PROBLEM DETAILS → Output every line of the material, from its start down to and including the line containing "Ni Bouddha ni maître", as a Markdown table with the columns "Row" and "Text". Number the rows, leave out blank lines, and omit the pictures.

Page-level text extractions

- - - -

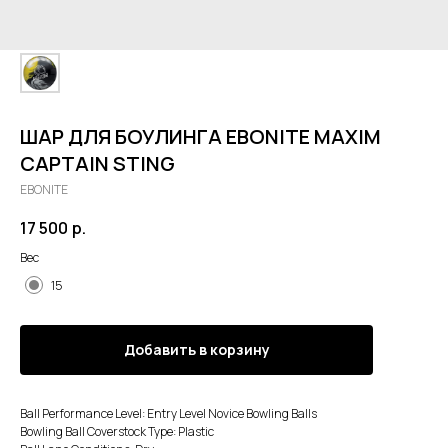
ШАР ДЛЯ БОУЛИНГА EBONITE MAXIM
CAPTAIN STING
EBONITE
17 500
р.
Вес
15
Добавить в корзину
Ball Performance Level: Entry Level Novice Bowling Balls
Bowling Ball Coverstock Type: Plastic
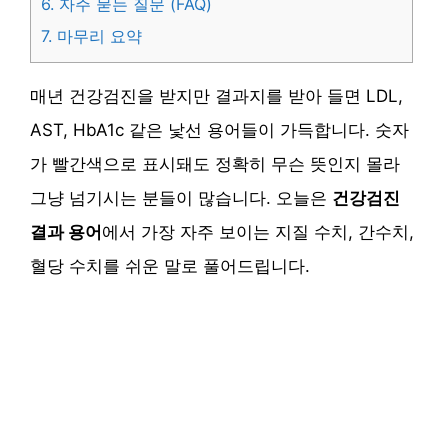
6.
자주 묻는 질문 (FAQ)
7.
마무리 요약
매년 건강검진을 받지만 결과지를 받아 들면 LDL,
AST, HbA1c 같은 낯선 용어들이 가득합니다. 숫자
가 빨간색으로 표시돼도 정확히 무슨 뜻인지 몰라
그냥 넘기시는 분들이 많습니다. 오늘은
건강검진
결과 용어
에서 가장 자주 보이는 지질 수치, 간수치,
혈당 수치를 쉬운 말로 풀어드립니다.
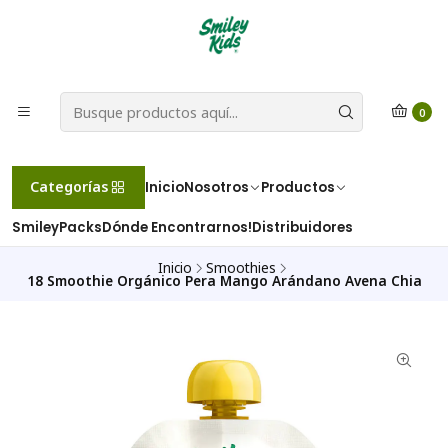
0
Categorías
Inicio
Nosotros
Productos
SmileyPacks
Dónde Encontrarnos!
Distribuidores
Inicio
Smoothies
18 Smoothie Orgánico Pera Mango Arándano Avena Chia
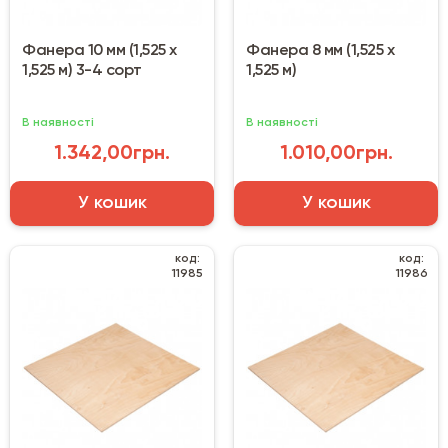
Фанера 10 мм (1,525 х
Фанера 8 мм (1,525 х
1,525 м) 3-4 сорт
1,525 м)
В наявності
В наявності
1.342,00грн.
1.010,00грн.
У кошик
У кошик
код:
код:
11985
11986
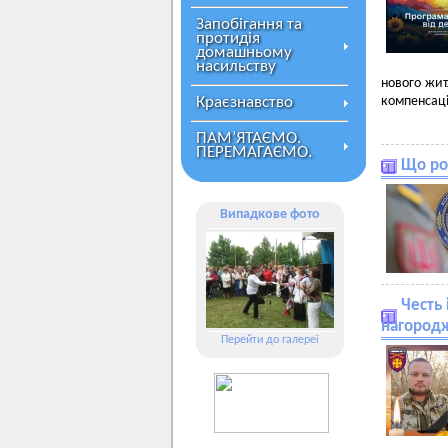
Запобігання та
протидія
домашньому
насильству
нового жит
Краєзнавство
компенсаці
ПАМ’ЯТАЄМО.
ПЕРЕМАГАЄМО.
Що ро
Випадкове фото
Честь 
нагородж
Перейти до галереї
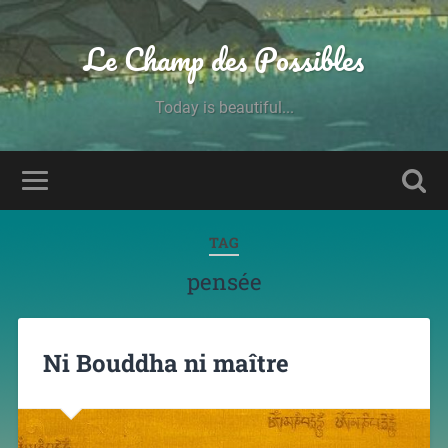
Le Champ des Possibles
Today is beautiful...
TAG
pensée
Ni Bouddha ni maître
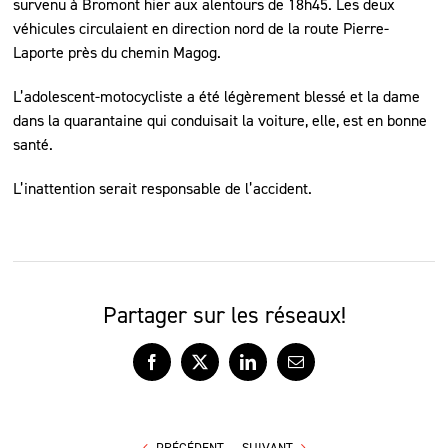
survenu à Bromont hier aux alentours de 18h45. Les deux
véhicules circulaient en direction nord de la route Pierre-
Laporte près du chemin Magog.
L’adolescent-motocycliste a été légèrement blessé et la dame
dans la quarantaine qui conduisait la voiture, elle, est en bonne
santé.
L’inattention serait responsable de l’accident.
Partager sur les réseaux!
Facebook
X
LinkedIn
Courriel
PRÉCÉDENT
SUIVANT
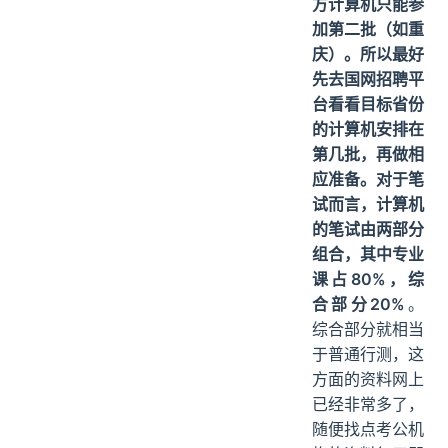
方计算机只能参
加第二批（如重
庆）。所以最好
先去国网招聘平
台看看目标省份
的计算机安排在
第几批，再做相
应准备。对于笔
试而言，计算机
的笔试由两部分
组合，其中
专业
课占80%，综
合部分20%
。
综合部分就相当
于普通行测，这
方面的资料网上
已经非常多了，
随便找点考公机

- - - -

OUTPUT OF THE EXERCISE →
| Row | Text |
|---|---|
| 1 | ШАР ДЛЯ БОУЛИНГА EBONITE MAXIM |
| 2 | CAPTAIN STING |
| 3 | EBONITE |
| 4 | 17 500 |
| 5 | р. |
| 6 | Вес |
| 7 | 15 |
| 8 | Добавить в корзину |
| 9 | Ball Performance Level: Entry Level Novice Bowling Balls |
| 10 | Bowling Ball Coverstock Type: Plastic |
| 11 | 6. |
| 12 | 자주 묻는 질문 (FAQ) |
| 13 | 7. |
| 14 | 마무리 요약 |
| 15 | 매년 건강검진을 받지만 결과지를 받아 들면 LDL, |
| 16 | AST, HbA1c 같은 낯선 용어들이 가득합니다. 숫자 |
| 17 | 가 빨간색으로 표시돼도 정확히 무슨 뜻인지 몰라 |
| 18 | 그냥 넘기시는 분들이 많습니다. 오늘은 |
| 19 | 건강검진 |
| 20 | 결과 용어 |
| 21 | 에서 가장 자주 보이는 지질 수치, 간수치, |
| 22 | 혈당 수치를 쉬운 말로 풀어드립니다. |
| 23 | 0 |
| 24 | Categorías |
| 25 | Inicio |
| 26 | Nosotros |
| 27 | Productos |
| 28 | SmileyPacks |
| 29 | Dónde Encontrarnos! |
| 30 | Distribuidores |
| 31 | Inicio |
| 32 | Smoothies |
| 33 | 18 Smoothie Orgánico Pera Mango Arándano Avena Chia |
| 34 | Фанера 10 мм (1,525 х |
| 35 | Фанера 8 мм (1,525 х |
| 36 | 1,525 м) 3-4 сорт |
| 37 | 1,525 м) |
| 38 | В наявності |
| 39 | В наявності |
| 40 | 1.342,00грн. |
| 41 | 1.010,00грн. |
| 42 | У кошик |
| 43 | У кошик |
| 44 | код: |
| 45 | код: |
| 46 | 11985 |
| 47 | 11986 |
| 48 | Запобігання та |
| 49 | протидія |
| 50 | домашньому |
| 51 | насильству |
| 52 | нового жит |
| 53 | Краєзнавство |
| 54 | компенсаці |
| 55 | ПАМ’ЯТАЄМО. |
| 56 | ПЕРЕМАГАЄМО. |
| 57 | Що ро |
| 58 | Випадкове фото |
| 59 | Честь  |
| 60 | нагородж |
| 61 | Перейти до галереї |
| 62 | Le Champ des Possibles |
| 63 | Today is beautiful... |
| 64 | TAG |
| 65 | pensée |
| 66 | Ni Bouddha ni maître |